I’m passionate about better meetings.
Whatever the type of meeting, there’s probably a way to do it better. Meetings that get more stuff done. That are strategic. Leave you feeling connected to others. Or feeling more creative. Or on track to the take next step. And don’t leave you tired and burnt out.
I design the kind of meetings that I want to be part of. Nobody wakes up and says “today, I really want to sit indoors with powerpoint for four hours.” I want to spend my time learning new things and contributing. And I want to use visuals to engage with groups, including graphic facilitation and photography.
My co-facilitator Alison Brewin (a specialist in non-profit governance) and I sent the group on a paired photo walk with purpose. The results: more energy in the room after the walk, short creative activity got the group ready for future/forward thinking, and participants spoke eloquently – tapping into metaphors – about the strategic areas without a flip chart brainstorm in sight.
There’s three main steps: 1) choose carefully how pairs will be formed. 2) Pairs take smartphone photos symbolizing the organization’s strategic areas. 3) Present images as a slideshow and debrief. That’s it. The group is then ready for deeper work. This is also a great exercise to pair with graphic recording.
Photowalk for strategic planning: Detailed instructions
1. Set people up in pairs.
- Our session had a specific 5-day structure that allowed for meaningful, mentorship pairs to work together multiple times. I was trained on a model from Training for Change in Philadelphia. We use pairs because “Support for learning seems to increase the speed and depth of the learning, whether it comes from support groups or from “buddies” (a partner for learning).

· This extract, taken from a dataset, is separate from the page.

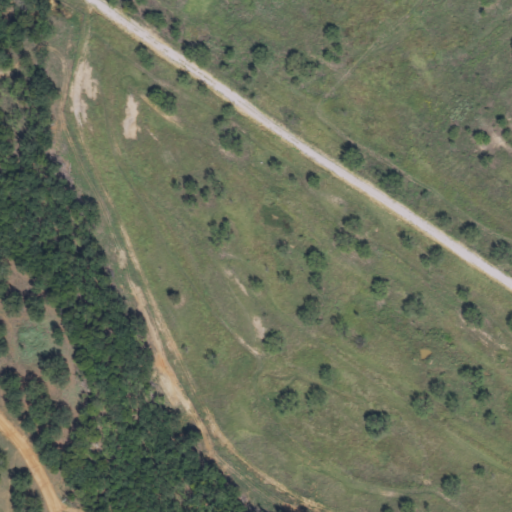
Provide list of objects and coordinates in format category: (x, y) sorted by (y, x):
road: (307, 143)
road: (39, 465)
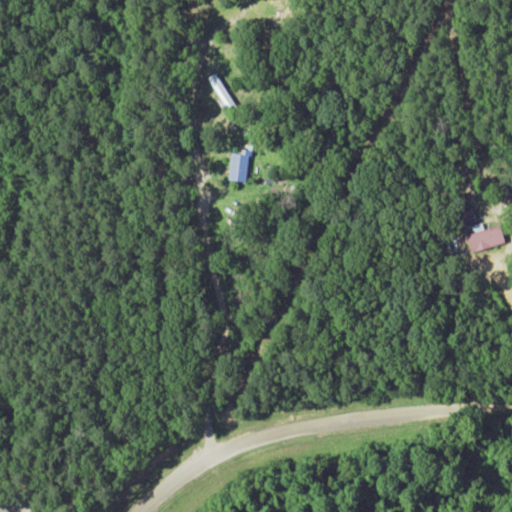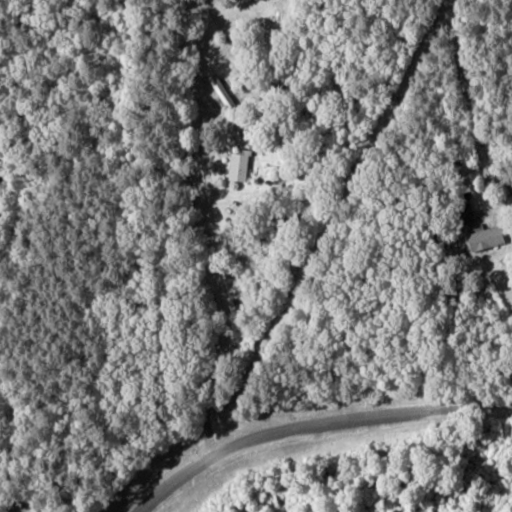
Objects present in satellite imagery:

- This paired activity has structure, creating a low-risk environment to be complete the task and be creative.
2. The task: take a photo symbolizing one of the organization’s key strategic areas.
- Explain that the photo is symbolic. For example, if a strategic area is “communication across sectors”, the instructions could be, “For example, for you might take a photo of a tree because it symbolizes being one part of a bigger forest.” Any interpretations are welcome.
- Each pair should send in two photos (one per person). Be ready to talk about it to the group.
3. Send participants outside.
- It was a 30-minute exercise plus the afternoon coffee break, for a total of 45 minutes.
- Point out nearby parks/areas of interest.
- Pairs should leave and return together.
- Ensure everyone has the facilitators’ email address to email in photos.
4. Present the photos and debrief together.
- Facilitators collect the photos and prep a slideshow with a laptop/projector while everyone returns.
- Each pair shares their photo, and what it means.
- Facilitators debrief for how the strategic areas show up in every day life, any common themes, noticings, and interesting findings.
You could also have participants email you photos for the next morning, if technical limitations are a factor, although some momentum will be lost. The activity that follows after this can look deeper into strategic areas one by one. Other variations on a facilitated photo walk could be an assignment for homework, a group walk, or bringing in a meaningful photo for discussion.
It’s fun, and effective. You might think you don’t have time to get outside, but what you really don’t have time for is a sleepy afternoon session where less gets done. Instead, work with the challenges – like having no windows and long days – and find ways to make your meeting better.